The precise rounding modes are rounding modes with well defined IEEE 754 2 semantics. These rounding modes yield an exact result if possible. Otherwise, one of the two consecutive floating point values which bound the infinitely precise result is yielded (subject to appropriate handling for non-finite values). The following precise rounding modes are defined:
- Round Ties to Even
-
Indicates the roundTiesToEven 3 IEEE 754 rounding attribute. The value closest to the infinitely precise result is yielded (subject to certain corner cases which are documented in the IEEE 754 specification).
- Round Toward Zero
-
Indicates the roundTowardZero 3 IEEE 754 rounding attribute. The value closest to but not greater in magnitude to the infinitely precise result is yielded.
- Round Toward Negative
-
Indicates the roundTowardNegative 3 IEEE 754 rounding attribute. The value closest to but not greater than the infinitely precise result is yielded.
- Round Toward Positive
-
Indicates the roundTowardPositive 3 IEEE 754 rounding attribute. The value closest to but not less than the infinitely precise result is yielded.
Note
The above listing is a summary of the rounding mode behavior and does not represent the exact semantics. Consult the IEEE 754 2 specification for the exact behavior of precise rounding modes.

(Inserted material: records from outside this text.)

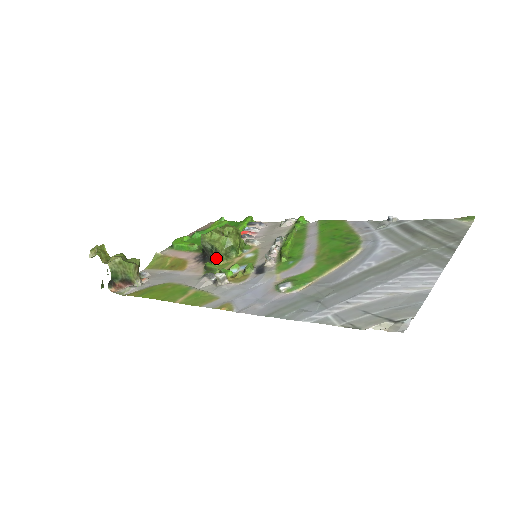
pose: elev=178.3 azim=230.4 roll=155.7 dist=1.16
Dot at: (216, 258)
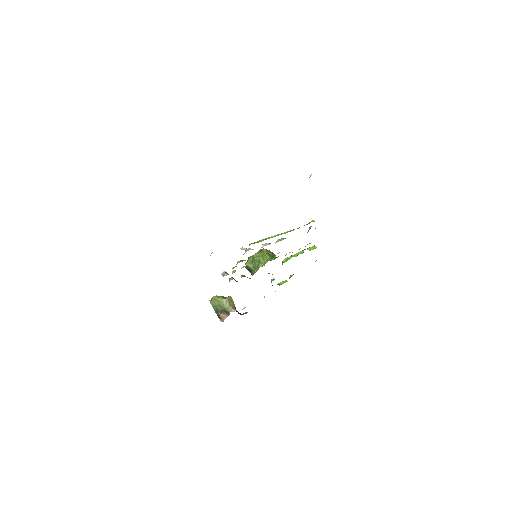
Dot at: (252, 273)
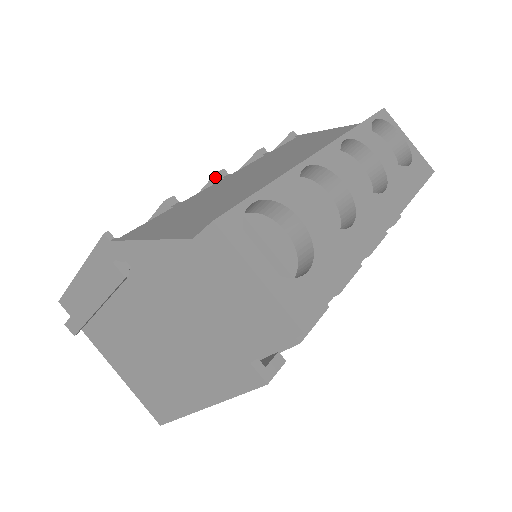
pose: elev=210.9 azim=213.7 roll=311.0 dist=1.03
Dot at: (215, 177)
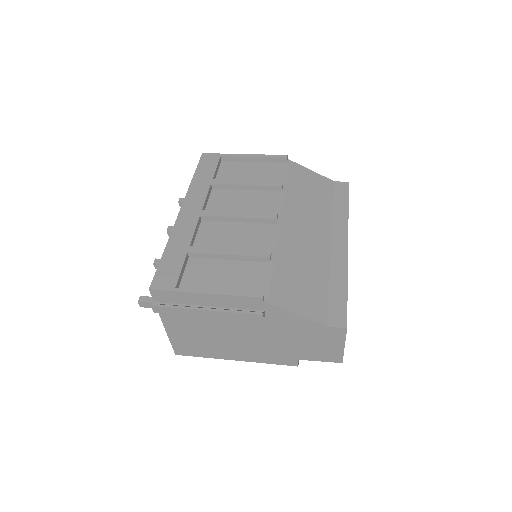
Dot at: (273, 220)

Some operations support imprecise rounding modes. The imprecise rounding modes are not guaranteed to yield floating point values which are adjacent to the infinitely precise result. Maximum error bounds may be documented for the results of operations using imprecise rounding modes. The following imprecise rounding modes are defined:
- Round Approximate
-
Indicates a rounding policy that prioritizes computation speed over precision.
- Round Full
-
Indicates a rounding policy that balances computation speed and precision.

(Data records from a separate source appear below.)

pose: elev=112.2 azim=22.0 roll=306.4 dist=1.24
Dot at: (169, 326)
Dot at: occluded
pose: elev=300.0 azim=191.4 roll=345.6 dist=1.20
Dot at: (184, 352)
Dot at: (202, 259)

The semantics of the imprecise rounding modes depend on the operation. See the documentation of the relevant operation for details.
- Default Rounding Mode
-
A distinguished rounding mode called the default rounding mode determines the rounding behavior for most floating point APIs when one is not directly provided by the user. The default rounding mode is Round Ties to Even.
Example
In the following code, the Round Toward Negative rounding mode is
selected for the addition. The result is 8.0f instead 8.0f +
8 * eps which would be produced by the default behavior.

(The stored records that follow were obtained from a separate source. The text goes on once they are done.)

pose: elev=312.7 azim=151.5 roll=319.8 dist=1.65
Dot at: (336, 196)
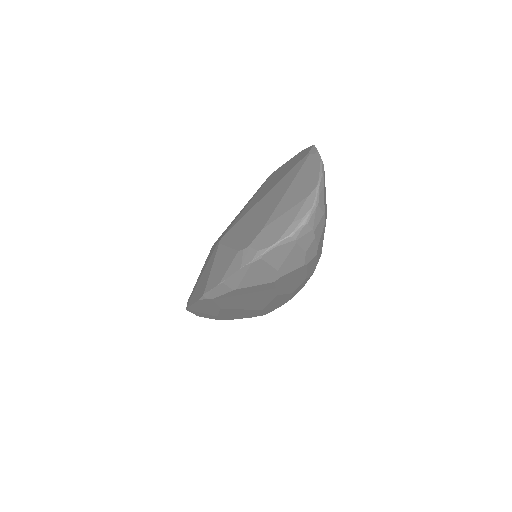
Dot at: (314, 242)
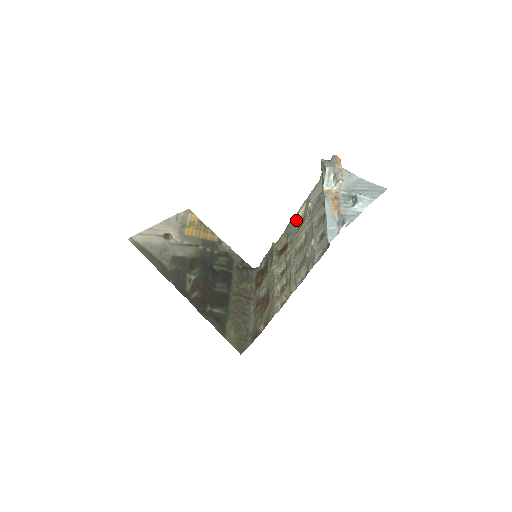
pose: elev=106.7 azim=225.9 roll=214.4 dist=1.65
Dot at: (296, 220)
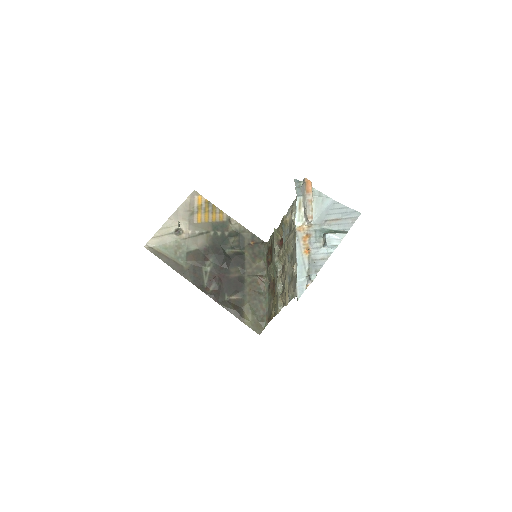
Dot at: (287, 220)
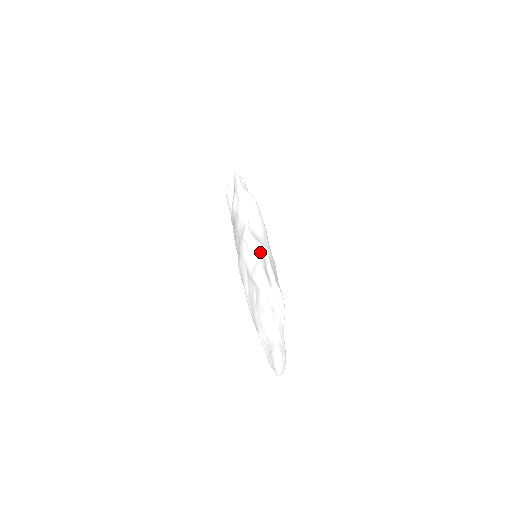
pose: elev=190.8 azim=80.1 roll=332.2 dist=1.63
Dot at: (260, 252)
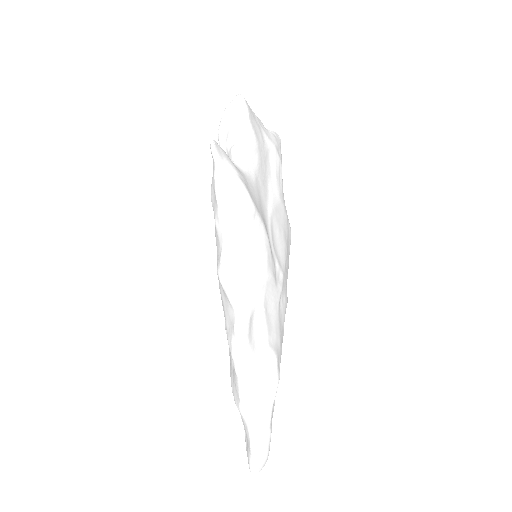
Dot at: (243, 304)
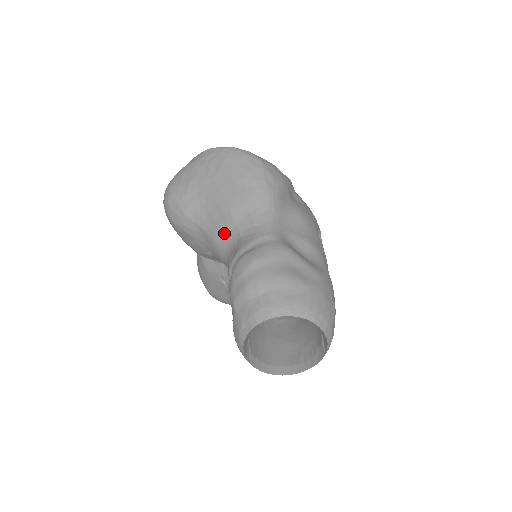
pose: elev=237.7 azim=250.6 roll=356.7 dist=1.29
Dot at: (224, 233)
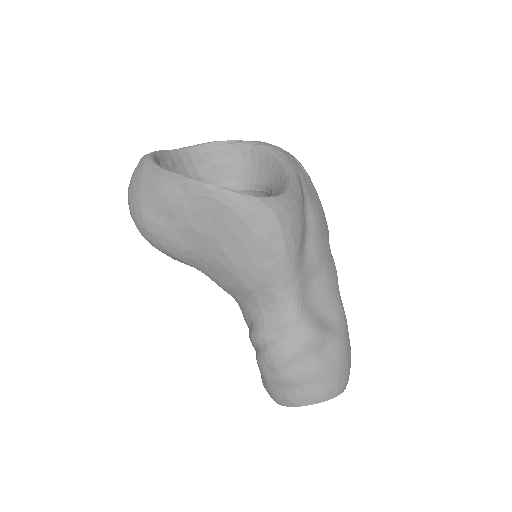
Dot at: (236, 292)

namespace ct = ::cuda::tiles;
float eps = 0x0.000002p0f;
float result = ct::add(8.0f, 5 * eps, ct::round_toward_negative_t{});
Note
Not all rounding modes are supported by all APIs or operand types. Consult the relevant API for details.
Subnormals Rounding Mode
A subnormals rounding mode is a policy for handling subnormal 4 inputs and
results in arithmetic and math APIs. This section describes the subnormals rounding mode behaviors
while ct::subnormals_rounding_mode documents the APIs for selecting subnormals rounding
modes.
The function \(\operatorname{subround}\) accepts and returns a floating point value and applies a subnormals rounding mode as defined below:
- Preserve Subnormals
-
\[\operatorname{subround}(x) = x\]
Subnormal values are not modified when passed as arguments or returned as results of arithmetic and math APIs
- Round Subnormals to Zero
-
\[\begin{split}\operatorname{subround}(x) = \begin{cases} \\ 0.0 & \text{x is subnormal and has positive sign} \\ -0.0 & \text{x is subnormal and has negative sign} \\ x & \text{otherwise} \\ \end{cases}\end{split}\]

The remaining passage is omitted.